Your assignment:
Only an exact, line-for-line copy of the data will serve as the answer.

Available data:
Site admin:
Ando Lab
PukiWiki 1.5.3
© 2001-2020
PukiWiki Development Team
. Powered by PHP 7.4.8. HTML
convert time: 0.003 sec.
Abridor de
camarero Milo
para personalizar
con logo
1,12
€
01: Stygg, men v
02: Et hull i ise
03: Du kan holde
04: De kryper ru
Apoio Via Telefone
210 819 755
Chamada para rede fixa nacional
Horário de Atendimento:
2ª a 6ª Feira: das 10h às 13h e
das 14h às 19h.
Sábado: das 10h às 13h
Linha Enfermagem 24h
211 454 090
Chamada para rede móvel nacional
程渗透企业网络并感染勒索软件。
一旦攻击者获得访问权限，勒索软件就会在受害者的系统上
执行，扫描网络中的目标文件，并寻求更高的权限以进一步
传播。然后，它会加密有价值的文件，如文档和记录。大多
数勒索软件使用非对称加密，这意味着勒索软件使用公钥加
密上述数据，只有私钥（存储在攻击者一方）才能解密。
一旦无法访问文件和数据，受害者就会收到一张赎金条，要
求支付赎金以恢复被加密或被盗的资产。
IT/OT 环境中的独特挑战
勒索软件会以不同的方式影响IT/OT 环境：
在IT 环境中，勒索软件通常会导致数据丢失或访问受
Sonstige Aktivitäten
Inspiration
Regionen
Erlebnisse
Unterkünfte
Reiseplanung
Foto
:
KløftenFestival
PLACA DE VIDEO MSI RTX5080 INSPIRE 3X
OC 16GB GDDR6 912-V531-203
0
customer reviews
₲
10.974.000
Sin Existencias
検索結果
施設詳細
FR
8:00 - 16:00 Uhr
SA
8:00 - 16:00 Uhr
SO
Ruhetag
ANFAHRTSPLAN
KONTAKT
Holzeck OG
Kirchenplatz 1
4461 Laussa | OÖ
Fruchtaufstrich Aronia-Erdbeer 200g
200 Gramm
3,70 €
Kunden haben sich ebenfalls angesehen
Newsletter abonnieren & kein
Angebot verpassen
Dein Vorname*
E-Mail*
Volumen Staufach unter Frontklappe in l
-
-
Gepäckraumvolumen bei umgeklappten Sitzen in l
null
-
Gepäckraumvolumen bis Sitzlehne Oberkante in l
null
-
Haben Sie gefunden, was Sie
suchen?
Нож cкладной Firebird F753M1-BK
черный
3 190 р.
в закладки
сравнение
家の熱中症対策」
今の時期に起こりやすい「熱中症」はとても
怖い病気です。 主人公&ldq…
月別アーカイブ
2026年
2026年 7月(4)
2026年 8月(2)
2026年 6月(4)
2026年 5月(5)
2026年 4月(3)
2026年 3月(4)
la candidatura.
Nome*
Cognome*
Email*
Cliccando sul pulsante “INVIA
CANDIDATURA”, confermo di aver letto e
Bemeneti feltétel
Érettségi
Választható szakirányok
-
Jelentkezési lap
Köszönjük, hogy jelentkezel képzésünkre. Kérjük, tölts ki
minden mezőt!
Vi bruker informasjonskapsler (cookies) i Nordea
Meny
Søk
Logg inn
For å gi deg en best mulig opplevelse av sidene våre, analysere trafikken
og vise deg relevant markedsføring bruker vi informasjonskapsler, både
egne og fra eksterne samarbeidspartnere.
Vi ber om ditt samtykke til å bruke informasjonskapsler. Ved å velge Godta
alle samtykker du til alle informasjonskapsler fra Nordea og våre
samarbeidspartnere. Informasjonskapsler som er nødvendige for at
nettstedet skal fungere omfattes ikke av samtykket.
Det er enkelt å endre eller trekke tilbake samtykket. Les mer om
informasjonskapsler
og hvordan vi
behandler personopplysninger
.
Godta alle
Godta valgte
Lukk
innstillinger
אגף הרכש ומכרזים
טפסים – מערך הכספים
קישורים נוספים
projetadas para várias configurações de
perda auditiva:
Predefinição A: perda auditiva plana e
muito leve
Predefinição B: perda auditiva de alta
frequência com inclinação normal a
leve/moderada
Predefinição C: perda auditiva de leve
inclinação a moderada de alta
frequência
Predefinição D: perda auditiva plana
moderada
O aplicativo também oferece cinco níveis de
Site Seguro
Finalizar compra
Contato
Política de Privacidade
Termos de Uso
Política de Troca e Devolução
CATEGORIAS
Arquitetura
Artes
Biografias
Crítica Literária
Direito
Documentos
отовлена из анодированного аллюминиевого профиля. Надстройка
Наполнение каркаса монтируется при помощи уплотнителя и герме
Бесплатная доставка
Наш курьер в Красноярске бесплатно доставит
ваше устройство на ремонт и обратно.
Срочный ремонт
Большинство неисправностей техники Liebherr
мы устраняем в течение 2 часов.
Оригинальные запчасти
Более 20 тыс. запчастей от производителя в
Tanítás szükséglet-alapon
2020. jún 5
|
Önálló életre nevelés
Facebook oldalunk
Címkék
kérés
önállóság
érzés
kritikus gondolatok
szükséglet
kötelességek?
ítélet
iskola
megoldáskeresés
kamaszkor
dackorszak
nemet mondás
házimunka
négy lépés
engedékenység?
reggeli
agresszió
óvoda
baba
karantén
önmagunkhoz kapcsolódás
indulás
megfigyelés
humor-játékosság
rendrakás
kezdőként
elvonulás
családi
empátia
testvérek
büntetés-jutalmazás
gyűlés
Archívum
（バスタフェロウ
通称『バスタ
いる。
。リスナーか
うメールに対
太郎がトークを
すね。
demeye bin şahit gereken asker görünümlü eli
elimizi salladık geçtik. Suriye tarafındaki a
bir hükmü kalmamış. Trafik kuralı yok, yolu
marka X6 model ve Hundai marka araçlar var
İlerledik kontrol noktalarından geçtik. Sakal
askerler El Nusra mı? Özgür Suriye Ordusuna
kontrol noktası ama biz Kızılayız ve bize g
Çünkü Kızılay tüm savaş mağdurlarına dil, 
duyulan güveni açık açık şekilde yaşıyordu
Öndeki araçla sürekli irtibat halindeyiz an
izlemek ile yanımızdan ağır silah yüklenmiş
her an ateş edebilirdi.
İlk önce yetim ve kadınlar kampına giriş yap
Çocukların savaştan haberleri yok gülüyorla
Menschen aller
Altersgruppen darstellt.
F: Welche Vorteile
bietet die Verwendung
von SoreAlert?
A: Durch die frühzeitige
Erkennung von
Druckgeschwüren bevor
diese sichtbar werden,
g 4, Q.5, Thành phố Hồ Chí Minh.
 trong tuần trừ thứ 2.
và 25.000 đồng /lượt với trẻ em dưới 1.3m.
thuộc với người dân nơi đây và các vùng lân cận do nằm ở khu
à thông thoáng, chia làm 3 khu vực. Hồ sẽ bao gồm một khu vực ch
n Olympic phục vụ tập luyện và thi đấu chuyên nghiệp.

Exercise response:
Site admin:
Ando Lab
PukiWiki 1.5.3
© 2001-2020
PukiWiki Development Team
. Powered by PHP 7.4.8. HTML
convert time: 0.003 sec.
Abridor de
camarero Milo
para personalizar
con logo
1,12
€
01: Stygg, men v
02: Et hull i ise
03: Du kan holde
04: De kryper ru
Apoio Via Telefone
210 819 755
Chamada para rede fixa nacional
Horário de Atendimento:
2ª a 6ª Feira: das 10h às 13h e
das 14h às 19h.
Sábado: das 10h às 13h
Linha Enfermagem 24h
211 454 090
Chamada para rede móvel nacional
程渗透企业网络并感染勒索软件。
一旦攻击者获得访问权限，勒索软件就会在受害者的系统上
执行，扫描网络中的目标文件，并寻求更高的权限以进一步
传播。然后，它会加密有价值的文件，如文档和记录。大多
数勒索软件使用非对称加密，这意味着勒索软件使用公钥加
密上述数据，只有私钥（存储在攻击者一方）才能解密。
一旦无法访问文件和数据，受害者就会收到一张赎金条，要
求支付赎金以恢复被加密或被盗的资产。
IT/OT 环境中的独特挑战
勒索软件会以不同的方式影响IT/OT 环境：
在IT 环境中，勒索软件通常会导致数据丢失或访问受
Sonstige Aktivitäten
Inspiration
Regionen
Erlebnisse
Unterkünfte
Reiseplanung
Foto
:
KløftenFestival
PLACA DE VIDEO MSI RTX5080 INSPIRE 3X
OC 16GB GDDR6 912-V531-203
0
customer reviews
₲
10.974.000
Sin Existencias
検索結果
施設詳細
FR
8:00 - 16:00 Uhr
SA
8:00 - 16:00 Uhr
SO
Ruhetag
ANFAHRTSPLAN
KONTAKT
Holzeck OG
Kirchenplatz 1
4461 Laussa | OÖ
Fruchtaufstrich Aronia-Erdbeer 200g
200 Gramm
3,70 €
Kunden haben sich ebenfalls angesehen
Newsletter abonnieren & kein
Angebot verpassen
Dein Vorname*
E-Mail*
Volumen Staufach unter Frontklappe in l
-
-
Gepäckraumvolumen bei umgeklappten Sitzen in l
null
-
Gepäckraumvolumen bis Sitzlehne Oberkante in l
null
-
Haben Sie gefunden, was Sie
suchen?
Нож cкладной Firebird F753M1-BK
черный
3 190 р.
в закладки
сравнение
家の熱中症対策」
今の時期に起こりやすい「熱中症」はとても
怖い病気です。 主人公&ldq…
月別アーカイブ
2026年
2026年 7月(4)
2026年 8月(2)
2026年 6月(4)
2026年 5月(5)
2026年 4月(3)
2026年 3月(4)
la candidatura.
Nome*
Cognome*
Email*
Cliccando sul pulsante “INVIA
CANDIDATURA”, confermo di aver letto e
Bemeneti feltétel
Érettségi
Választható szakirányok
-
Jelentkezési lap
Köszönjük, hogy jelentkezel képzésünkre. Kérjük, tölts ki
minden mezőt!
Vi bruker informasjonskapsler (cookies) i Nordea
Meny
Søk
Logg inn
For å gi deg en best mulig opplevelse av sidene våre, analysere trafikken
og vise deg relevant markedsføring bruker vi informasjonskapsler, både
egne og fra eksterne samarbeidspartnere.
Vi ber om ditt samtykke til å bruke informasjonskapsler. Ved å velge Godta
alle samtykker du til alle informasjonskapsler fra Nordea og våre
samarbeidspartnere. Informasjonskapsler som er nødvendige for at
nettstedet skal fungere omfattes ikke av samtykket.
Det er enkelt å endre eller trekke tilbake samtykket. Les mer om
informasjonskapsler
og hvordan vi
behandler personopplysninger
.
Godta alle
Godta valgte
Lukk
innstillinger
אגף הרכש ומכרזים
טפסים – מערך הכספים
קישורים נוספים
projetadas para várias configurações de
perda auditiva:
Predefinição A: perda auditiva plana e
muito leve
Predefinição B: perda auditiva de alta
frequência com inclinação normal a
leve/moderada
Predefinição C: perda auditiva de leve
inclinação a moderada de alta
frequência
Predefinição D: perda auditiva plana
moderada
O aplicativo também oferece cinco níveis de
Site Seguro
Finalizar compra
Contato
Política de Privacidade
Termos de Uso
Política de Troca e Devolução
CATEGORIAS
Arquitetura
Artes
Biografias
Crítica Literária
Direito
Documentos
отовлена из анодированного аллюминиевого профиля. Надстройка
Наполнение каркаса монтируется при помощи уплотнителя и герме
Бесплатная доставка
Наш курьер в Красноярске бесплатно доставит
ваше устройство на ремонт и обратно.
Срочный ремонт
Большинство неисправностей техники Liebherr
мы устраняем в течение 2 часов.
Оригинальные запчасти
Более 20 тыс. запчастей от производителя в
Tanítás szükséglet-alapon
2020. jún 5
|
Önálló életre nevelés
Facebook oldalunk
Címkék
kérés
önállóság
érzés
kritikus gondolatok
szükséglet
kötelességek?
ítélet
iskola
megoldáskeresés
kamaszkor
dackorszak
nemet mondás
házimunka
négy lépés
engedékenység?
reggeli
agresszió
óvoda
baba
karantén
önmagunkhoz kapcsolódás
indulás
megfigyelés
humor-játékosság
rendrakás
kezdőként
elvonulás
családi
empátia
testvérek
büntetés-jutalmazás
gyűlés
Archívum
（バスタフェロウ
通称『バスタ
いる。
。リスナーか
うメールに対
太郎がトークを
すね。
demeye bin şahit gereken asker görünümlü eli
elimizi salladık geçtik. Suriye tarafındaki a
bir hükmü kalmamış. Trafik kuralı yok, yolu
marka X6 model ve Hundai marka araçlar var
İlerledik kontrol noktalarından geçtik. Sakal
askerler El Nusra mı? Özgür Suriye Ordusuna
kontrol noktası ama biz Kızılayız ve bize g
Çünkü Kızılay tüm savaş mağdurlarına dil, 
duyulan güveni açık açık şekilde yaşıyordu
Öndeki araçla sürekli irtibat halindeyiz an
izlemek ile yanımızdan ağır silah yüklenmiş
her an ateş edebilirdi.
İlk önce yetim ve kadınlar kampına giriş yap
Çocukların savaştan haberleri yok gülüyorla
Menschen aller
Altersgruppen darstellt.
F: Welche Vorteile
bietet die Verwendung
von SoreAlert?
A: Durch die frühzeitige
Erkennung von
Druckgeschwüren bevor
diese sichtbar werden,
g 4, Q.5, Thành phố Hồ Chí Minh.
 trong tuần trừ thứ 2.
và 25.000 đồng /lượt với trẻ em dưới 1.3m.
thuộc với người dân nơi đây và các vùng lân cận do nằm ở khu
à thông thoáng, chia làm 3 khu vực. Hồ sẽ bao gồm một khu vực ch
n Olympic phục vụ tập luyện và thi đấu chuyên nghiệp.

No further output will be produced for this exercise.